Karar’da Ahmet Taşgetiren ve Yıldıray Oğur’un sorularına verdiği cevaplar üzerine kurduğum ikinci yazıda da yine “bir söyleşiye dayanarak bu kadar iri sözler edilir mi” dedirtecek sonuçlara varıyordum.

Oysa “yine bir şey söylemeyen bir çıkış” olarak değerlendirilmişti o söyleşi de… Türkiye’nin somut iç ve dış toplumsal-politik sorunlarına çözüm yolları hakkında bir fikir vermiyordu, kurucular hakkında hiçbir şey söylemiyordu, falan…
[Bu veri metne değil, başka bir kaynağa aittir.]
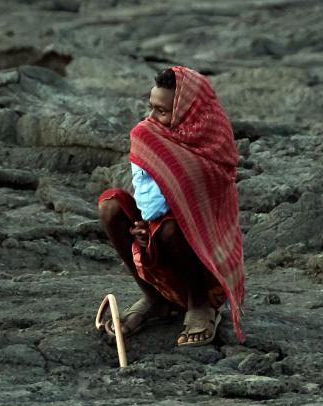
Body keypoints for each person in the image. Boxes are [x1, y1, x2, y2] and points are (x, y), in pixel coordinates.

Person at [97, 66, 245, 347]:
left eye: (162, 111)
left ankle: (200, 305)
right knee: (110, 205)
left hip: (204, 261)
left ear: (187, 113)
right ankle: (155, 299)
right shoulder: (151, 136)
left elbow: (201, 211)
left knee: (170, 228)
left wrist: (153, 226)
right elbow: (149, 204)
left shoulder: (213, 143)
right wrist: (143, 229)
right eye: (151, 107)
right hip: (159, 245)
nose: (151, 118)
Bense, tıpkı mektup gibi bu söyleşinin de kurulacak partinin tarzı, üslubu, karakteri hakkında çok şey söylediğini öne sürmüş, bunların neler olduğunu anlatmıştım.

Yazı şu cümlelerle bitiyordu:

“Peki tarzı, üslubu, karakteri böylesine farklı bir parti Türkiye gibi bir ülkede iş görür mü? Benim bu soruya cevabım ‘evet…’“

Aradan geçen zaman zarfında parti hakkında biraz daha bilgi edindik ve ben bu aşamada yine sezgilerime dayanarak bir iddiada daha bulunmak istiyorum:

Kanaatimce, Ali Babacan 1983’ün Özal’ı ya da 2002’nin Erdoğan’ı tarzında bir dip dalgasıyla yükselmeye başladı. Seçimler zamanında ya da partinin örgütlenmesine izin verecek kadar uzak bir tarihte yapılırsa Babacan ve DEVA’nın oyları şaşırtıcı yükseklikte olacak. Bu sonuç ortaya çıktığında ise seçimleri erkene almaması AK Parti’nin büyük hatalarından biri olarak kayıtlara geçecek.